The answer must consist of every line in the records that contains the word "output".

==== Records supplied ====

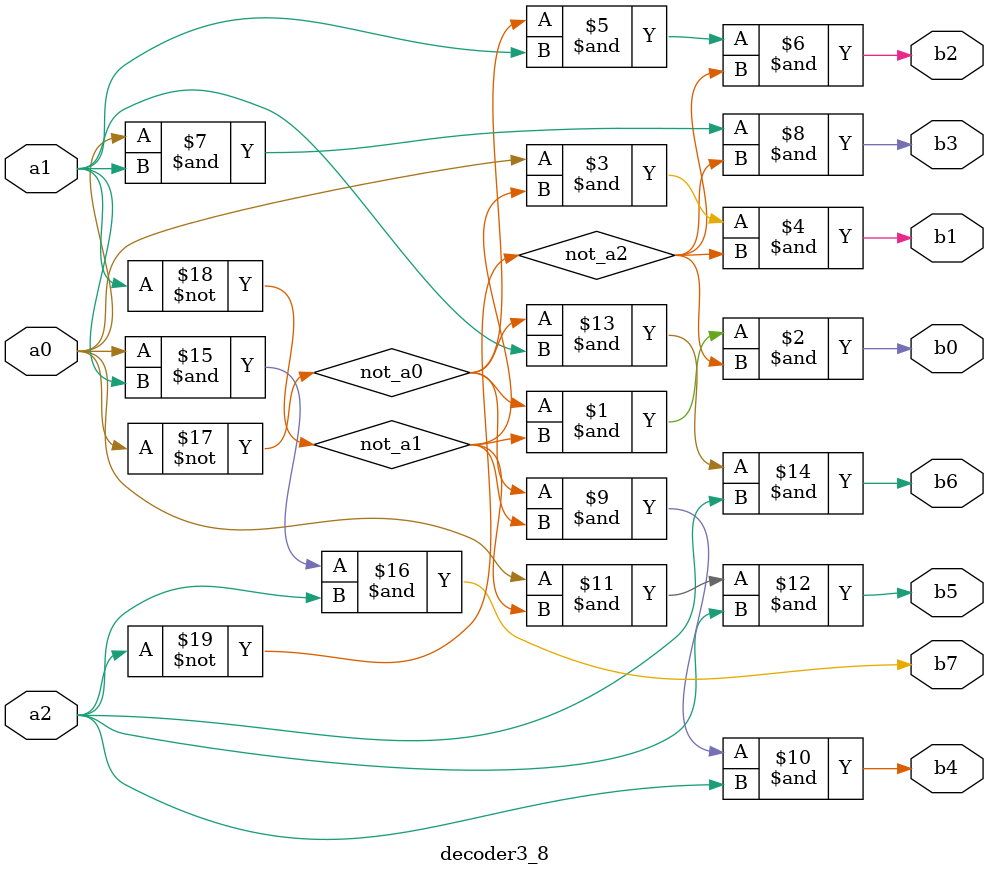
<source format=v>
`timescale 1ns / 1ps


module decoder3_8(
    input a0,
    input a1,
    input a2,
    
    output b0,
    output b1,
    output b2,
    output b3,
    output b4,
    output b5,
    output b6,
    output b7
);

    wire not_a0, not_a1, not_a2;
    
    not(not_a0, a0);
    not(not_a1, a1);
    not(not_a2, a2);
    
    and(b0, not_a0, not_a1, not_a2);
    and(b1, a0, not_a1, not_a2);
    and(b2, not_a0, a1, not_a2);
    and(b3, a0, a1, not_a2);
    and(b4, not_a0, not_a1, a2);
    and(b5, a0, not_a1, a2);
    and(b6, not_a0, a1, a2);
    and(b7, a0, a1, a2);
    
endmodule

</source>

====

*Solution to this task*:
    output b0,
    output b1,
    output b2,
    output b3,
    output b4,
    output b5,
    output b6,
    output b7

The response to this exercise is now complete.